Perinuclear mitochondrial clustering appears at the early phase of the somatic cell reprogramming (A) Representative images for mitochondrial distribution in MEFs transduced with FLAG or SKO (mtDsRed is shown in red, ACTIN-GFP in green, DAPI in blue) Scale bars: 10 μm. (B) Relative fluorescence intensity of the mitochondria in the perinuclear or periphery area indicated in MEFs transduced with FLAG or SKO at day 3 (n = 3 independent experiments). (C) Gene ontology analysis of the DEGs in MEFs transduced with FLAG and D3, D5, and D7 SKO quantified by RNA-seq. (D) Transcriptome dynamics obtained by K-means clustering (k = 8) of DEGs in MEFs transduced with FLAG or SKO based on their expression. (E) Clusters of upregulated and downregulated genes associated with dynein complex during reprogramming. Black line indicates dynamic expression pattern of each cluster. Levels of gene expression were represented along the y axis, and the days of reprogramming were represented along the x axis. The two subclusters about the dynein complex were obtained by K-means algorithm (Fujikura et al. 2021). (F) Protein-protein interaction (PPI) networks of key protein from dynein complex. (G) mRNA level of indicated genes in MEFs transduced with SKO (n = 5 independent experiments).
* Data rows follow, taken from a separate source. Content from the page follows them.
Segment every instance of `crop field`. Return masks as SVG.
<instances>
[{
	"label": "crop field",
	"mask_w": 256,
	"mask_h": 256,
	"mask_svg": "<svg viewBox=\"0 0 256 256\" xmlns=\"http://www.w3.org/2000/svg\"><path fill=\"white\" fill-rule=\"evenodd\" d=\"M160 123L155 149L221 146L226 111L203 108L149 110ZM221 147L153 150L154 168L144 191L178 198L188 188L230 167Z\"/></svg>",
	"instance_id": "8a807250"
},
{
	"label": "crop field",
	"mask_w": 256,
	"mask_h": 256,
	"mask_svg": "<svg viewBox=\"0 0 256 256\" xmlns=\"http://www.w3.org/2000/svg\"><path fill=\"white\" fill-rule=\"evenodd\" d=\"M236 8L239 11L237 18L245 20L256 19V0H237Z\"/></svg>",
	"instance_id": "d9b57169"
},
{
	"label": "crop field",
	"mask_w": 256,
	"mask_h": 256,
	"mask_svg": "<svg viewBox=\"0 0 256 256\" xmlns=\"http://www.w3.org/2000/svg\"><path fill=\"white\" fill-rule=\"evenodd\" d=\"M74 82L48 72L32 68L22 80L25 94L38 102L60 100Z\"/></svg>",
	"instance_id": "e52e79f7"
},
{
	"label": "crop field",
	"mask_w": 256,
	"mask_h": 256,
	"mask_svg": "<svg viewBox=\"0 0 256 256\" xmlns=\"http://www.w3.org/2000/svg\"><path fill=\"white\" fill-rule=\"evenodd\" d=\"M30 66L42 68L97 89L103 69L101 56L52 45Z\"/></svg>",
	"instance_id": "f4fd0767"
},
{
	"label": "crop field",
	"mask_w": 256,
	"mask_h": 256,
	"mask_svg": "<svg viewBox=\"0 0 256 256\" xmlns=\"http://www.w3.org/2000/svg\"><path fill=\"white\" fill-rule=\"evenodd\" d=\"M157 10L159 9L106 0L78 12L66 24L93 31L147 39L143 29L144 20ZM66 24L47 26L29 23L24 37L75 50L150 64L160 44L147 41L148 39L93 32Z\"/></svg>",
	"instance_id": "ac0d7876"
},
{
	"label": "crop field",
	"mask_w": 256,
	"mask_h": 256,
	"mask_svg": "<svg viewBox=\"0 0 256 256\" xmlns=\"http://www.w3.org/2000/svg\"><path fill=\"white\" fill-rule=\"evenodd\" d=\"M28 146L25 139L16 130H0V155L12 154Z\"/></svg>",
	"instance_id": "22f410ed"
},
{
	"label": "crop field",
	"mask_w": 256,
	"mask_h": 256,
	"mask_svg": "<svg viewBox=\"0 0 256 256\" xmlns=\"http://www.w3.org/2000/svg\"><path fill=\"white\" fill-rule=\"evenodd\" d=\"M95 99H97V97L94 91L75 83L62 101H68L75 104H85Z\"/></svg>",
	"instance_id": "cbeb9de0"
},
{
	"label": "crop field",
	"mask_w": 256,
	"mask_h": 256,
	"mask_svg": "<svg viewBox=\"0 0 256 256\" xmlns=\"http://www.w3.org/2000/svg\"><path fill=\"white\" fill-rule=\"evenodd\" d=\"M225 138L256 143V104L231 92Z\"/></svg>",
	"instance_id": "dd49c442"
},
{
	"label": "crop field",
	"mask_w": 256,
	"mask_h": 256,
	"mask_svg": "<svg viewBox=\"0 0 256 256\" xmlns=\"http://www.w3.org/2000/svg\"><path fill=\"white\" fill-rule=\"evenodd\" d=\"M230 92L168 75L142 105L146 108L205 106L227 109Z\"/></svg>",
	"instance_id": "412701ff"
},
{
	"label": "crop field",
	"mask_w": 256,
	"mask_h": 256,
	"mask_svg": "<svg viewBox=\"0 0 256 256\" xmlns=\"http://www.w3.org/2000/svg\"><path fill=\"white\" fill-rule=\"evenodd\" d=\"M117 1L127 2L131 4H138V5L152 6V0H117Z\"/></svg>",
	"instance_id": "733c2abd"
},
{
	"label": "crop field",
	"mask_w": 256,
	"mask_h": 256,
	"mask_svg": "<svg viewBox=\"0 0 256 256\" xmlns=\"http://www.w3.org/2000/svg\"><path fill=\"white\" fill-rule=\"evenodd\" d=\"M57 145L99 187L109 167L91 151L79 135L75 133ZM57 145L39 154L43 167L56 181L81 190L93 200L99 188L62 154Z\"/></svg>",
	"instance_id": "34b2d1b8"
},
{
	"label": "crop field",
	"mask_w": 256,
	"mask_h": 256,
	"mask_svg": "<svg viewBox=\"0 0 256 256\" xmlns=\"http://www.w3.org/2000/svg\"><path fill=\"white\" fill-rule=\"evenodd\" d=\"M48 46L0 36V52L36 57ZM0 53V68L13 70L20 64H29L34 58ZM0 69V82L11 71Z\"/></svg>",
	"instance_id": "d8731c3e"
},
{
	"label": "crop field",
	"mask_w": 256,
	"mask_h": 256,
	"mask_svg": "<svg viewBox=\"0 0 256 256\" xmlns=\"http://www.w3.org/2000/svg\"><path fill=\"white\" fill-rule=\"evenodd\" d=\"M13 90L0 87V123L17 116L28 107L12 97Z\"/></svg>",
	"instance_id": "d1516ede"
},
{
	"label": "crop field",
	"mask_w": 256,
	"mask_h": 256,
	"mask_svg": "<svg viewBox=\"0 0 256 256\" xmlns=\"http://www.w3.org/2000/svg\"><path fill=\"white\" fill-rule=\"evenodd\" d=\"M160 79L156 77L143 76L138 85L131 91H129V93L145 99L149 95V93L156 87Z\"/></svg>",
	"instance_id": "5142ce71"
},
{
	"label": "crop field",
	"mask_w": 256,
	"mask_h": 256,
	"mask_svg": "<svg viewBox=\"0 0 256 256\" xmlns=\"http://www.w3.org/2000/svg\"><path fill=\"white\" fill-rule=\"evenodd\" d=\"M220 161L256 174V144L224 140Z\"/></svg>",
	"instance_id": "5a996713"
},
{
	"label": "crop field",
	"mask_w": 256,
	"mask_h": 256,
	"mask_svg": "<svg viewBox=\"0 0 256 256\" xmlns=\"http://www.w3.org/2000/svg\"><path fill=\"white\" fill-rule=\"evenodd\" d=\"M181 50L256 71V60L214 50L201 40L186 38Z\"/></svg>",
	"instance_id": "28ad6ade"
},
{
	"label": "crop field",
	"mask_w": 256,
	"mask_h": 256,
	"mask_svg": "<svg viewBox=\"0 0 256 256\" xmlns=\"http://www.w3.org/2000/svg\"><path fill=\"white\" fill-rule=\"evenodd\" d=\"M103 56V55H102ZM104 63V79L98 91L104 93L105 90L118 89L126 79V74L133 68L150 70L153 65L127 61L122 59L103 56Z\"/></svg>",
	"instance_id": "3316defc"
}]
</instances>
Data are shown as mean ± standard deviations (SDs). p values were calculated using the Student’s t test. ^∗p < 0.05, ^∗∗∗p < 0.001. See also Figure S1.

Figure 2

Retrograde transport of mitochondria is essential for somatic cell reprogramming in a MET-dependent manner (A) Indicative images for mitochondrial distribution in MEFs transduced with SKO plus shRNA. Scale bars: 10 μm. (B) Reprogramming efficiency (represented by GFP-positive colonies) in MEFs transduced with SKO plus shRNA (n = 3 independent experiments). (C) Indicative images for mitochondrial distribution in MEFs transduced with SKO plus shRNA. Scale bars: 10 μm. (D) Reprogramming efficiency in MEFs transduced with SKO plus shRNA (n = 3 independent experiments). (E and F) Western blot analysis showing expression of E-CADHERIN in MEFs transduced with SKO plus shRNA at the indicated days (n = 4 independent experiments). Data are shown as mean ± SD. p values were calculated using the Student’s t test. ^∗p < 0.05, ^∗∗p < 0.01 ^∗∗∗p < 0.001. See also Figure S3.

Figure 3

Wnt/β-catenin is essential for MET during somatic cell reprogramming (A) Western blot analysis showing expression of E-CADHERIN in MEFs transduced with SKO plus treatment at the indicated days (n = 4 independent experiments). (B) Western blot analysis of E-CADHERIN in MEFs transduced with SKO plus shRNA (n = 3 independent experiments). (C) Western blot analysis of E-CADHERIN in MEFs transduced with SKO plus shRNA together with CHIR at the indicated days (n = 3 independent experiments). (D) Western blot analysis of E-CADHERIN in MEFs transduced with SKO plus shRNA together with CHIR at the indicated days (n = 3 independent experiments). (E) Reprogramming efficiency (represented by GFP-positive colonies) in MEFs transduced with SKO plus shRNA, together with DMSO or CHIR treatment (n = 3 independent experiments). Data are shown as mean ± SD. p values were calculated using the Student’s t test. ^∗p < 0.05, ^∗∗p < 0.01 ^∗∗∗p < 0.001. See also Figure S4.

Figure 4

The downregulation of E-CADHERIN induced by Dync1h1 silencing was accompanied by the decrease of β-catenin (A) Representative images for the distribution of E-CADHERIN and β-catenin in MEFs transduced with SKO plus shRNA (cells were stained with anti- E-CADHERIN and shown in red, β-catenin in green, and DAPI in blue). Scale bars: 10 μm. (B) Western blot analysis for total β-catenin in the cytoplasmic fraction versus the nuclear fraction of MEFs transduced with SKO plus shRNA. Mouse TUBULIN was used as a cytoplasmic control while H3 was used as a nuclear control (n = 3 independent experiments). (C) Schematic illustration of perinuclear mitochondrial clustering regulation of somatic cell reprogramming. Data are shown as mean ± SD. p values were calculated using the Student’s t test. ^∗∗p < 0.01 ^∗∗∗p < 0.001.